Mi aveva presa per un'assistente, e forse proprio la sua personale, visto che non mi allontanavo.

Dal giorno, il suo primo pensiero appena sveglia, mattina o pomeriggio, era sempre:

"Marisa come stai? Hai dormito?"

"Si Fiore tutto bene. Anche lei ha dormito stanotte, l’ho sentita."

"Ti ho disturbata?"

Poi chiacchiere, chiacchiere, chiacchiere. Dall’infanzia in campagna, la famiglia, i nipoti e soprattutto cibo, tanto cibo.

"Nella frittura, i ghiozzetti e le trigliette non possono mancare!"

"Quando avevo l’energia per impastare, facevo le panadine. Con tutte le verdure e ovviamente col pomodoro secco. Oppure solo con salsiccia e patate".

"A casa ho le galline. Per pranzo ci facciamo il brodo con la gallina ovaiola. Cerchiamo la più vecchia e usiamo l’acqua del pozzo che è fresca fresca".

"Sarà difficile prenderla, sono veloci le galline e sanno anche volare. Signora Fiore, mi scusi adesso ho bisogno di riposare. Mi fa troppo male la schiena".

"Sì. Non andare avanti e indietro. Riposati, si vede che sei stanca. Poi, quando ti svegli, vieni che ti faccio un massaggio. Li so fare." oppure un semplice "Avvicinati un attimo. Voglio stringerti la mano".

Sono stata dimessa la sera prima di lei.

"Se non mi dimettono me ne vado! Vuoi che ti conservi qualcosa per cena?"

"No, Fiore grazie. Ci pensa mio marito. Se ci riprendiamo, andiamo a prendere la frutta nel tuo giardino, e anche le uova. Mi pensi alla prima ciliegia che gusterà".

Ciao Fiore, grazie per i tuoi racconti.

Vicini di camera, scusate se vi abbiamo fatto sentire tutti i menù della cucina sardo lombarda, insieme a vari scandali familiari, non era possibile parlare più piano.

A proposito: la situazione cibo l’ho trovata migliorata come qualità. Ben lontana dai livelli di un tempo, ma decisamente meglio delle altre due volte e mi allargo ad una lode a qualche risotto. Non quello alla milanese perché dello zafferano ne ho sentito solo il profumo che arriva da San Gavino, comunque si faceva mangiare. Il problema è la poca scelta, che c’era anche prima, ma la pessima qualità la faceva da padrona. Se qualcuno ha delle intolleranze o delle preferenze deve comunicarlo, perché in ospedale possono far arrivare solo il numero dei piatti delle presenze in reparto e si rischia di ritrovarsi senza alternative.

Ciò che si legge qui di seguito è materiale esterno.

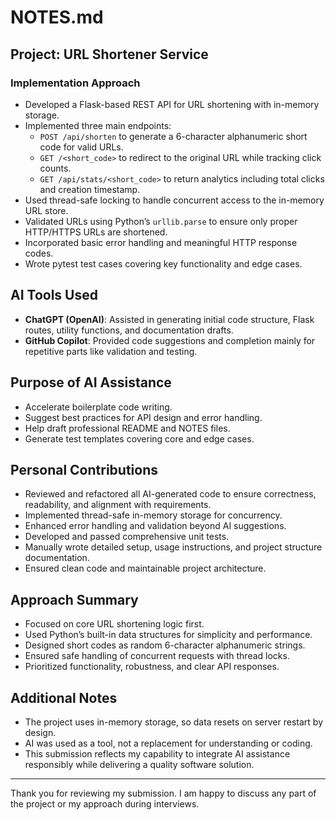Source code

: # NOTES.md

## Project: URL Shortener Service

### Implementation Approach

- Developed a Flask-based REST API for URL shortening with in-memory storage.
- Implemented three main endpoints:
  - `POST /api/shorten` to generate a 6-character alphanumeric short code for valid URLs.
  - `GET /<short_code>` to redirect to the original URL while tracking click counts.
  - `GET /api/stats/<short_code>` to return analytics including total clicks and creation timestamp.
- Used thread-safe locking to handle concurrent access to the in-memory URL store.
- Validated URLs using Python’s `urllib.parse` to ensure only proper HTTP/HTTPS URLs are shortened.
- Incorporated basic error handling and meaningful HTTP response codes.
- Wrote pytest test cases covering key functionality and edge cases.

## AI Tools Used
- **ChatGPT (OpenAI)**: Assisted in generating initial code structure, Flask routes, utility functions, and documentation drafts.
- **GitHub Copilot**: Provided code suggestions and completion mainly for repetitive parts like validation and testing.

## Purpose of AI Assistance
- Accelerate boilerplate code writing.
- Suggest best practices for API design and error handling.
- Help draft professional README and NOTES files.
- Generate test templates covering core and edge cases.

## Personal Contributions
- Reviewed and refactored all AI-generated code to ensure correctness, readability, and alignment with requirements.
- Implemented thread-safe in-memory storage for concurrency.
- Enhanced error handling and validation beyond AI suggestions.
- Developed and passed comprehensive unit tests.
- Manually wrote detailed setup, usage instructions, and project structure documentation.
- Ensured clean code and maintainable project architecture.

## Approach Summary
- Focused on core URL shortening logic first.
- Used Python’s built-in data structures for simplicity and performance.
- Designed short codes as random 6-character alphanumeric strings.
- Ensured safe handling of concurrent requests with thread locks.
- Prioritized functionality, robustness, and clear API responses.

## Additional Notes
- The project uses in-memory storage, so data resets on server restart by design.
- AI was used as a tool, not a replacement for understanding or coding.
- This submission reflects my capability to integrate AI assistance responsibly while delivering a quality software solution.

---

Thank you for reviewing my submission. I am happy to discuss any part of the project or my approach during interviews.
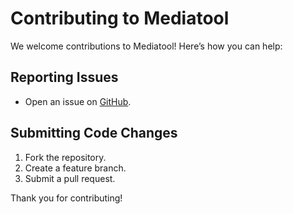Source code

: # Contributing to Mediatool

We welcome contributions to Mediatool! Here’s how you can help:

## Reporting Issues
- Open an issue on [GitHub](https://github.com/username/mediatool/issues).

## Submitting Code Changes
1. Fork the repository.
2. Create a feature branch.
3. Submit a pull request.

Thank you for contributing!
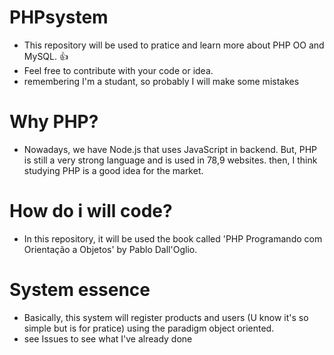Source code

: # PHPsystem
- This repository will be used to pratice and learn more about PHP OO and MySQL. :+1:
- Feel free to contribute with your code or idea.
- remembering I'm a studant, so probably I will make some mistakes


# Why PHP?
- Nowadays, we have Node.js that uses JavaScript in backend. But, PHP is still a very strong language and is used in 78,9 websites. then, I think studying PHP is a good idea for the market.

# How do i will code?
- In this repository, it will be used the book called 'PHP Programando com Orientação a Objetos' by Pablo Dall'Oglio.

# System essence
- Basically, this system will register products and users (U know it's so simple but is for pratice) using the paradigm object oriented.
- see Issues to see what I've already done

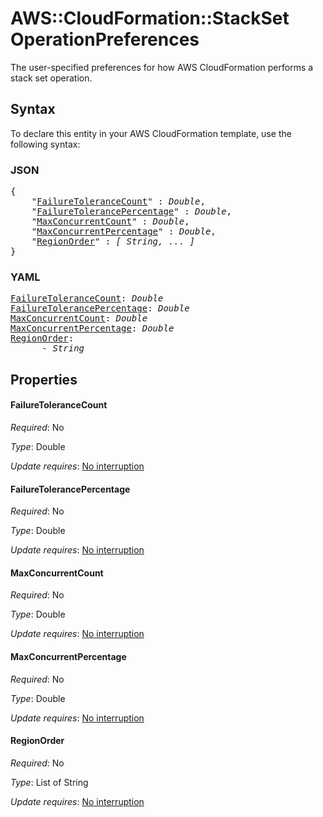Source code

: # AWS::CloudFormation::StackSet OperationPreferences

The user-specified preferences for how AWS CloudFormation performs a stack set operation.

## Syntax

To declare this entity in your AWS CloudFormation template, use the following syntax:

### JSON

<pre>
{
    "<a href="#failuretolerancecount" title="FailureToleranceCount">FailureToleranceCount</a>" : <i>Double</i>,
    "<a href="#failuretolerancepercentage" title="FailureTolerancePercentage">FailureTolerancePercentage</a>" : <i>Double</i>,
    "<a href="#maxconcurrentcount" title="MaxConcurrentCount">MaxConcurrentCount</a>" : <i>Double</i>,
    "<a href="#maxconcurrentpercentage" title="MaxConcurrentPercentage">MaxConcurrentPercentage</a>" : <i>Double</i>,
    "<a href="#regionorder" title="RegionOrder">RegionOrder</a>" : <i>[ String, ... ]</i>
}
</pre>

### YAML

<pre>
<a href="#failuretolerancecount" title="FailureToleranceCount">FailureToleranceCount</a>: <i>Double</i>
<a href="#failuretolerancepercentage" title="FailureTolerancePercentage">FailureTolerancePercentage</a>: <i>Double</i>
<a href="#maxconcurrentcount" title="MaxConcurrentCount">MaxConcurrentCount</a>: <i>Double</i>
<a href="#maxconcurrentpercentage" title="MaxConcurrentPercentage">MaxConcurrentPercentage</a>: <i>Double</i>
<a href="#regionorder" title="RegionOrder">RegionOrder</a>: <i>
      - String</i>
</pre>

## Properties

#### FailureToleranceCount

_Required_: No

_Type_: Double

_Update requires_: [No interruption](https://docs.aws.amazon.com/AWSCloudFormation/latest/UserGuide/using-cfn-updating-stacks-update-behaviors.html#update-no-interrupt)

#### FailureTolerancePercentage

_Required_: No

_Type_: Double

_Update requires_: [No interruption](https://docs.aws.amazon.com/AWSCloudFormation/latest/UserGuide/using-cfn-updating-stacks-update-behaviors.html#update-no-interrupt)

#### MaxConcurrentCount

_Required_: No

_Type_: Double

_Update requires_: [No interruption](https://docs.aws.amazon.com/AWSCloudFormation/latest/UserGuide/using-cfn-updating-stacks-update-behaviors.html#update-no-interrupt)

#### MaxConcurrentPercentage

_Required_: No

_Type_: Double

_Update requires_: [No interruption](https://docs.aws.amazon.com/AWSCloudFormation/latest/UserGuide/using-cfn-updating-stacks-update-behaviors.html#update-no-interrupt)

#### RegionOrder

_Required_: No

_Type_: List of String

_Update requires_: [No interruption](https://docs.aws.amazon.com/AWSCloudFormation/latest/UserGuide/using-cfn-updating-stacks-update-behaviors.html#update-no-interrupt)

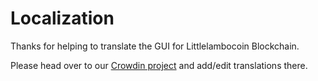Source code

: # Localization

Thanks for helping to translate the GUI for Littlelambocoin Blockchain.

Please head over to our [Crowdin project](https://crowdin.com/project/littlelambocoin-blockchain/) and add/edit translations there.
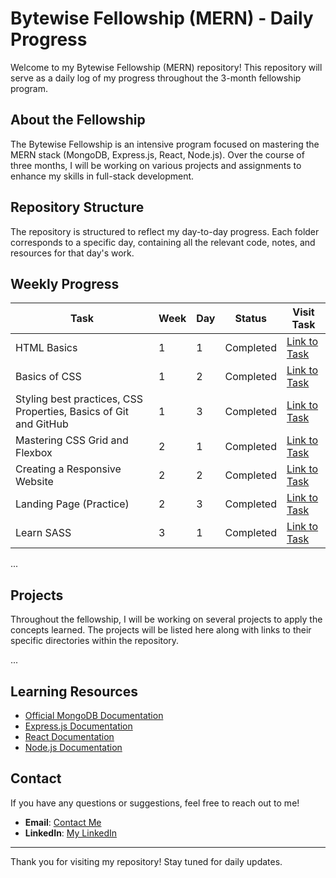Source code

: # Bytewise Fellowship (MERN) - Daily Progress

Welcome to my Bytewise Fellowship (MERN) repository! This repository will serve as a daily log of my progress throughout the 3-month fellowship program.

## About the Fellowship

The Bytewise Fellowship is an intensive program focused on mastering the MERN stack (MongoDB, Express.js, React, Node.js). Over the course of three months, I will be working on various projects and assignments to enhance my skills in full-stack development.

## Repository Structure

The repository is structured to reflect my day-to-day progress. Each folder corresponds to a specific day, containing all the relevant code, notes, and resources for that day's work.

## Weekly Progress

| Task | Week | Day | Status | Visit Task |
|------|------|-----|--------|------------|
| HTML Basics | 1 | 1 | Completed | [Link to Task](./Day%201) |
| Basics of CSS | 1 | 2 | Completed | [Link to Task](./Day%202) |
| Styling best practices, CSS Properties, Basics of Git and GitHub | 1 | 3 | Completed | [Link to Task](./Day%203,4,5) |
| Mastering CSS Grid and Flexbox | 2 | 1 | Completed | [Link to Task](./Week%202%20Day%201) |
| Creating a Responsive Website | 2 | 2 | Completed | [Link to Task](./Week%202%20Day%202) |
| Landing Page (Practice) | 2 | 3 | Completed | [Link to Task](./Week%202%20Day%203) |
| Learn SASS| 3 | 1 | Completed | [Link to Task](./Week%203/Day%201) |

...

## Projects

Throughout the fellowship, I will be working on several projects to apply the concepts learned. The projects will be listed here along with links to their specific directories within the repository.

...

## Learning Resources

- [Official MongoDB Documentation](https://docs.mongodb.com/)
- [Express.js Documentation](https://expressjs.com/)
- [React Documentation](https://reactjs.org/docs/getting-started.html)
- [Node.js Documentation](https://nodejs.org/en/docs/)

## Contact

If you have any questions or suggestions, feel free to reach out to me!

- **Email**: [Contact Me](mailto:abdullahaubaid257foru@gmail.com)
- **LinkedIn**: [My LinkedIn](https://linkedin.com/in/muhammadabdullahubaid)

---

Thank you for visiting my repository! Stay tuned for daily updates.
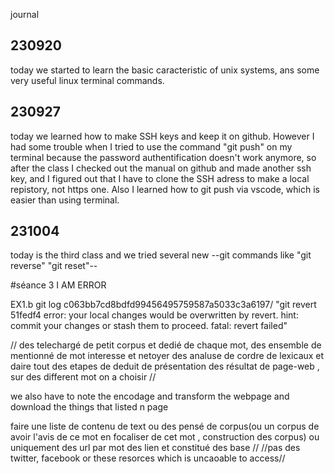 journal 
## 230920 
today we started to learn the basic caracteristic of unix systems, ans some very useful linux terminal commands.

## 230927
today we learned how to make SSH keys and keep it on github.
However I had some trouble when I tried to use the command "git push" on my terminal because the password authentification doesn't work anymore, so after the class I checked out the manual on github and made another ssh key, and I figured out that I have to clone the SSH adress to make a local repistory, not https one. Also I learned how to git push via vscode, which is easier than using terminal.

## 231004
today is the third class and we tried several new --git commands like "git reverse" "git reset"--

#séance 3 I AM ERROR

EX1.b git log  c063bb7cd8bdfd99456495759587a5033c3a6197/ 
"git revert 51fedf4
error: your local changes would be overwritten by revert.
hint: commit your changes or stash them to proceed.
fatal: revert failed"

// des telechargé de petit corpus et dedié de chaque mot, des ensemble de mentionné de mot interesse et netoyer des analuse de cordre de lexicaux et daire tout des etapes de deduit de présentation des résultat de page-web , sur des different mot on a choisir  //

we also have to note the encodage and transform the webpage and download the things that listed n page  


faire une liste de contenu de text ou des pensé de corpus(ou un corpus de avoir l'avis de ce mot en focaliser de cet mot , construction des corpus)
ou uniquement des url par mot des lien et constitué des base   // 
//pas des twitter, facebook or these resorces which is uncaoable to access//

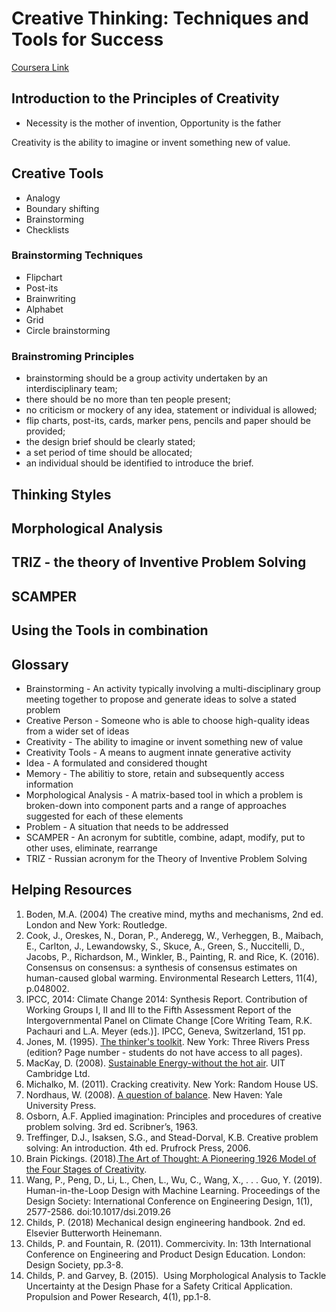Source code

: # Creative Thinking: Techniques and Tools for Success

[Coursera Link](https://www.coursera.org/learn/creative-thinking-techniques-and-tools-for-success)

## Introduction to the Principles of Creativity

- Necessity is the mother of invention, Opportunity is the father

Creativity is the ability to imagine or invent something new of value.

## Creative Tools

- Analogy
- Boundary shifting
- Brainstorming
- Checklists

### Brainstorming Techniques

- Flipchart
- Post-its
- Brainwriting
- Alphabet
- Grid
- Circle brainstorming

### Brainstroming Principles

- brainstorming should be a group activity undertaken by an interdisciplinary team;
- there should be no more than ten people present;
- no criticism or mockery of any idea, statement or individual is allowed;
- flip charts, post-its, cards, marker pens, pencils and paper should be provided;
- the design brief should be clearly stated;
- a set period of time should be allocated;
- an individual should be identified to introduce the brief.

## Thinking Styles

## Morphological Analysis

## TRIZ - the theory of Inventive Problem Solving

## SCAMPER

## Using the Tools in combination

## Glossary

- Brainstorming - An activity typically involving a multi-disciplinary group meeting together to propose and generate ideas to solve a stated problem
- Creative Person - Someone who is able to choose high-quality ideas from a wider set of ideas
- Creativity - The ability to imagine or invent something new of value
- Creativity Tools - A means to augment innate generative activity
- Idea - A formulated and considered thought
- Memory - The abilitiy to store, retain and subsequently access information
- Morphological Analysis - A matrix-based tool in which a problem is broken-down into component parts and a range of approaches suggested for each of these elements
- Problem - A situation that needs to be addressed
- SCAMPER - An acronym for subtitle, combine, adapt, modify, put to other uses, eliminate, rearrange
- TRIZ - Russian acronym for the Theory of Inventive Problem Solving

## Helping Resources

1.  Boden, M.A. (2004) The creative mind, myths and mechanisms, 2nd ed. London and New York: Routledge.
2.  Cook, J., Oreskes, N., Doran, P., Anderegg, W., Verheggen, B., Maibach, E., Carlton, J., Lewandowsky, S., Skuce, A., Green, S., Nuccitelli, D., Jacobs, P., Richardson, M., Winkler, B., Painting, R. and Rice, K. (2016). Consensus on consensus: a synthesis of consensus estimates on human-caused global warming. Environmental Research Letters, 11(4), p.048002.
3.  IPCC, 2014: Climate Change 2014: Synthesis Report. Contribution of Working Groups I, II and III to the Fifth Assessment Report of the Intergovernmental Panel on Climate Change \[Core Writing Team, R.K. Pachauri and L.A. Meyer (eds.)\]. IPCC, Geneva, Switzerland, 151 pp.
4.  Jones, M. (1995). [The thinker's toolkit](https://books.google.co.uk/books?id=oYojFVG7UqgC&pg=PR4&lpg=PR4&dq=Jones,+A.N.D.+The+thinker%E2%80%99s+toolkit.+Three+Rivers+Press,+1995&source=bl&ots=ybX_rNdyH4&sig=KI2Gj9_cUq5UO6t7VXE8XJR-9R4&hl=en&sa=X&ved=0ahUKEwjwz7P4ztPZAhVRLFAKHcRaDx8Q6AEIWTAH#v=onepage&q=Jones%2C%20A.N.D.%20The%20thinker%E2%80%99s%20toolkit.%20Three%20Rivers%20Press%2C%201995&f=false). New York: Three Rivers Press (edition? Page number - students do not have access to all pages).
5.  MacKay, D. (2008). [Sustainable Energy-without the hot air](https://www.withouthotair.com/download.html). UIT Cambridge Ltd.
6.  Michalko, M. (2011). Cracking creativity. New York: Random House US.
7.  Nordhaus, W. (2008). [A question of balance](https://books.google.co.uk/books?hl=en&lr=&id=XD_XBQAAQBAJ&oi=fnd&pg=PR9&dq=global+warming&ots=bntZcC5E31&sig=5KO-Wzo8rxUi4evuxv_NtgvdC9g#v=onepage&q=global%20warming&f=false). New Haven: Yale University Press.
8.  Osborn, A.F. Applied imagination: Principles and procedures of creative problem solving. 3rd ed. Scribner’s, 1963.
9.  Treffinger, D.J., Isaksen, S.G., and Stead-Dorval, K.B. Creative problem solving: An introduction. 4th ed. Prufrock Press, 2006.
10. Brain Pickings. (2018).[The Art of Thought: A Pioneering 1926 Model of the Four Stages of Creativity](https://www.brainpickings.org/2013/08/28/the-art-of-thought-graham-wallas-stages/).
11. Wang, P., Peng, D., Li, L., Chen, L., Wu, C., Wang, X., . . . Guo, Y. (2019). Human-in-the-Loop Design with Machine Learning. Proceedings of the Design Society: International Conference on Engineering Design, 1(1), 2577-2586. doi:10.1017/dsi.2019.26
12. Childs, P. (2018) Mechanical design engineering handbook. 2nd ed. Elsevier Butterworth Heinemann.
13. Childs, P. and Fountain, R. (2011). Commercivity. In: 13th International Conference on Engineering and Product Design Education. London: Design Society, pp.3-8.
14. Childs, P. and Garvey, B. (2015).  Using Morphological Analysis to Tackle Uncertainty at the Design Phase for a Safety Critical Application. Propulsion and Power Research, 4(1), pp.1-8.
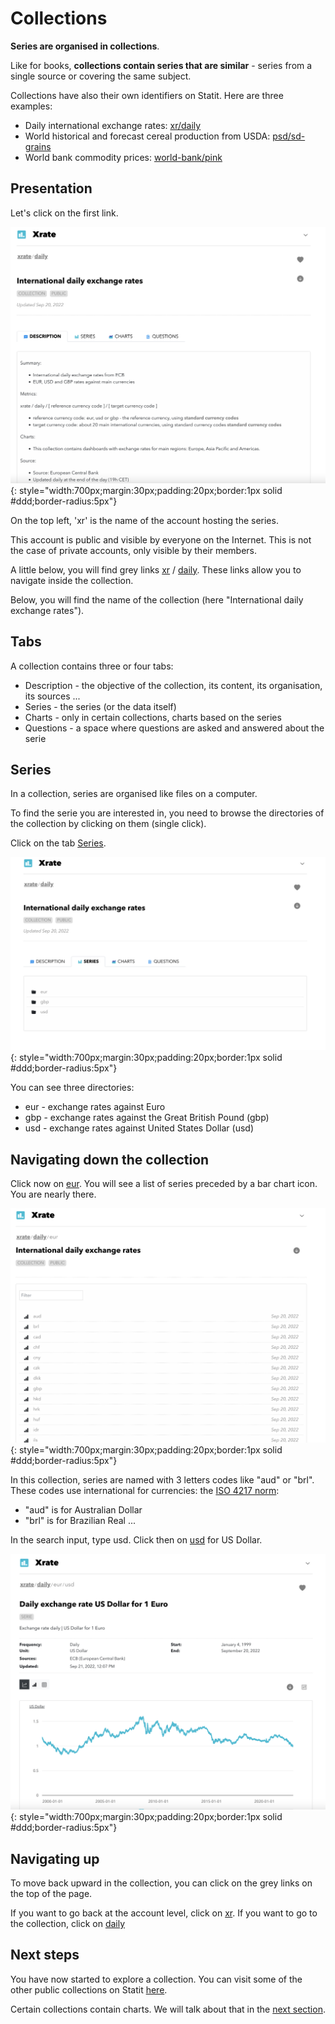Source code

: # Collections

**Series are organised in collections**.

Like for books, **collections contain series that are similar** - series from a single source or covering the same subject.

Collections have also their own identifiers on Statit. Here are three examples:

- Daily international exchange rates: [xr/daily](https://www.gostatit.com/xr/daily)
- World historical and forecast cereal production from USDA: [psd/sd-grains](https://www.gostatit.com/psd/sd-grains)
- World bank commodity prices: [world-bank/pink](https://www.gostatit.com/world-bank/pink)

## Presentation

Let's click on the first link.

![Collection](/img/user-en_gs_org_1.png){: style="width:700px;margin:30px;padding:20px;border:1px solid #ddd;border-radius:5px"}

On the top left, 'xr' is the name of the account hosting the series.

This account is public and visible by everyone on the Internet. This is not the case of private accounts, only visible by their members.

A little below, you will find grey links [xr](https://www.gostatit.com/xr) / [daily](https://www.gostatit.com/xr/daily). These links allow you to navigate inside the collection.

Below, you will find the name of the collection (here "International daily exchange rates").


## Tabs

A collection contains three or four tabs:

- Description - the objective of the collection, its content, its organisation, its sources ...
- Series - the series (or the data itself)
- Charts - only in certain collections, charts based on the series
- Questions - a space where questions are asked and answered about the serie


## Series

In a collection, series are organised like files on a computer.

To find the serie you are interested in, you need to browse the directories of the collection by clicking on them (single click).

Click on the tab [Series](https://www.gostatit.com/xr/daily?tab=metrics).

![xr/daily](/img/user-en_gs_metrics_0.png){: style="width:700px;margin:30px;padding:20px;border:1px solid #ddd;border-radius:5px"}

You can see three directories:

- eur - exchange rates against Euro
- gbp - exchange rates against the Great British Pound (gbp)
- usd - exchange rates against United States Dollar (usd)

## Navigating down the collection

Click now on [eur](https://www.gostatit.com/xr/daily/eur). You will see a list of series preceded by a bar chart icon. You are nearly there.

![xr/daily/eur](/img/user-en_gs_metrics_1.png){: style="width:700px;margin:30px;padding:20px;border:1px solid #ddd;border-radius:5px"}

In this collection, series are named with 3 letters codes like "aud" or "brl". These codes use international for currencies: the [ISO 4217 norm](https://fr.wikipedia.org/wiki/ISO_4217):

- "aud" is for Australian Dollar
- "brl" is for Brazilian Real ...

In the search input, type usd. Click then on [usd](https://www.gostatit.com/xr/daily/eur/usd) for US Dollar.

![xr/daily](/img/user-en_gs_metrics_2.png){: style="width:700px;margin:30px;padding:20px;border:1px solid #ddd;border-radius:5px"}


## Navigating up

To move back upward in the collection, you can click on the grey links on the top of the page.

If you want to go back at the account level, click on [xr](https://www.gostatit.com/xr). If you want to go to the collection, click on [daily](https://www.gostatit.com/xr/daily)

## Next steps

You have now started to explore a collection. You can visit some of the other public collections on Statit [here](https://gostatit.com/public).

Certain collections contain charts. We will talk about that in the [next section](/gs/charts).
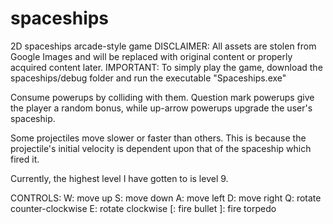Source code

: # spaceships
2D spaceships arcade-style game
DISCLAIMER:
All assets are stolen from Google Images and will be replaced with original content or properly acquired content later.
IMPORTANT:
To simply play the game, download the spaceships/debug folder and run the executable "Spaceships.exe"

Consume powerups by colliding with them. Question mark powerups give the player a random bonus, while up-arrow powerups upgrade the user's spaceship.

Some projectiles move slower or faster than others. This is because the projectile's initial velocity is dependent upon that of the spaceship which fired it.

Currently, the highest level I have gotten to is level 9.

CONTROLS:
W: move up
S: move down
A: move left
D: move right
Q: rotate counter-clockwise
E: rotate clockwise
[: fire bullet
]: fire torpedo



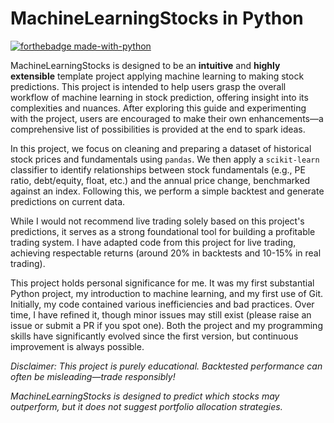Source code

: # MachineLearningStocks in Python

[![forthebadge made-with-python](https://ForTheBadge.com/images/badges/made-with-python.svg)](https://www.python.org/)

MachineLearningStocks is designed to be an **intuitive** and **highly extensible** template project applying machine learning to making stock predictions. This project is intended to help users grasp the overall workflow of machine learning in stock prediction, offering insight into its complexities and nuances. After exploring this guide and experimenting with the project, users are encouraged to make their own enhancements—a comprehensive list of possibilities is provided at the end to spark ideas.

In this project, we focus on cleaning and preparing a dataset of historical stock prices and fundamentals using `pandas`. We then apply a `scikit-learn` classifier to identify relationships between stock fundamentals (e.g., PE ratio, debt/equity, float, etc.) and the annual price change, benchmarked against an index. Following this, we perform a simple backtest and generate predictions on current data.

While I would not recommend live trading solely based on this project's predictions, it serves as a strong foundational tool for building a profitable trading system. I have adapted code from this project for live trading, achieving respectable returns (around 20% in backtests and 10-15% in real trading).

This project holds personal significance for me. It was my first substantial Python project, my introduction to machine learning, and my first use of Git. Initially, my code contained various inefficiencies and bad practices. Over time, I have refined it, though minor issues may still exist (please raise an issue or submit a PR if you spot one). Both the project and my programming skills have significantly evolved since the first version, but continuous improvement is always possible.

*Disclaimer: This project is purely educational. Backtested performance can often be misleading—trade responsibly!*

*MachineLearningStocks is designed to predict which stocks may outperform, but it does not suggest portfolio allocation strategies.*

Il bagno funzionava e spero che facciano riparare presto la persiana che restava bloccata. A me e Fiore andava bene aperta, perché ci faceva piacere la luce naturale dalla mattina presto e dal 4° piano ho visto delle bellissime albe.

Se avrò modo o energie per farlo più avanti, vi tedierò con qualche altro racconto, ma in caso contrario ne approfitto per dare un caro saluto e ancora grazie agli angeli di oncologia sempre troppo pochi e sacrificati. Al di là della solita esiguità degli infermieri, ho visto, per l’intero reparto una sola Oss in servizio. Sola anche la notte. Assurdo!

Grazie ai medici, che ancora ricordano la parola sensibilità.

E soprattutto un saluto a tutti voi, grazie per avermi permesso di dare sfogo ai miei pensieri. Spero dal canto mio di avervi ispirato qualche pensiero positivo e qualche risata.

Quindi, per il momento: arrivederci.